L'adoption de l'informatique en nuage freinée par les préoccupations liées à la sécurité.
La sécurité apparaît en tête des raisons pour lesquelles les entreprises ne sont pas intéressées par le modèle d'hébergement à péage («pay-per-use») des serveurs virtuels, relève une récente enquête du cabinet d'étude de marchés Forrester réalisée en Europe et en Amérique du Nord. 49% des personnes ayant répondu à cette enquête, issues de grandes entreprises, et 51% de celles travaillant dans des PME citent la sécurité et la protection de la sphère privée comme étant les principales causes qui les incitent à ne pas utiliser l'informatique en nuage («cloud computing»).

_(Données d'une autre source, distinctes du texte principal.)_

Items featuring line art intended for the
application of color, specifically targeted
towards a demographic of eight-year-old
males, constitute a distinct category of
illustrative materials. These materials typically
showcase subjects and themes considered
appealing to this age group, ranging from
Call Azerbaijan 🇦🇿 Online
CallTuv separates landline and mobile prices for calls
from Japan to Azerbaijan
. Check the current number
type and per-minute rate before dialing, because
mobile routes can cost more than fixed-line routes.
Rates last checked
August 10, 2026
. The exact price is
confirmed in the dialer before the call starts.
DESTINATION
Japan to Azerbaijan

Cette étude révèle par ailleurs que 72% des grandes entreprises ayant répondu utilisent la virtualisation de serveurs x86, ou sont en train de migrer sur une telle architecture, contre 54% en 2008. Et une PME sur deux utilise ou est en train de passer à une solution de virtualisation de leurs serveurs. De plus, 24% des PME restantes prévoient de faire le saut dans les douze prochains mois.

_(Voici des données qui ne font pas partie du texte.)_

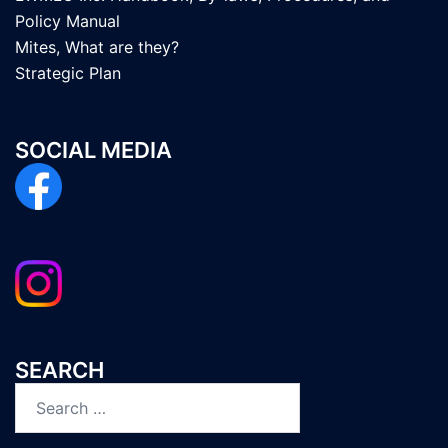
Policy Manual
Mites, What are they?
Strategic Plan
SOCIAL MEDIA
SEARCH
Search
for:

Les entreprises interrogées ont montré un faible intérêt pour l'hébergement sur des serveurs virtuels, qui est l'un des différents types de services en nuage offerts sur le marché. Le pourcentage des grandes entreprises utilisant l'hébergement à péage de serveurs virtuels a atteint 3% en 2009, ce qui représente le même taux qu'en 2008, alors qu'elles envisageaient de développer ce genre d'architecture. Quant aux PME, elles sont seulement 4% à avoir déjà déployé l'hébergement à péage sur serveurs virtuels, contre 2% en 2008. Le manque de sécurité et de maturité ainsi que les coûts constituent les principales raisons pour lesquelles les entreprises n'utilisent pas les serveurs hébergés en nuage.
Les entreprises sont par contre beaucoup plus motivée à réduire la consommation électrique de leurs centres informatiques. Pas moins de 60% d'entre elles confirment leur intérêt en vue de s'engager dans la voie de l'informatique verte, alors qu'elles n'étaient encore que 51% à être de cet avis l'année dernière.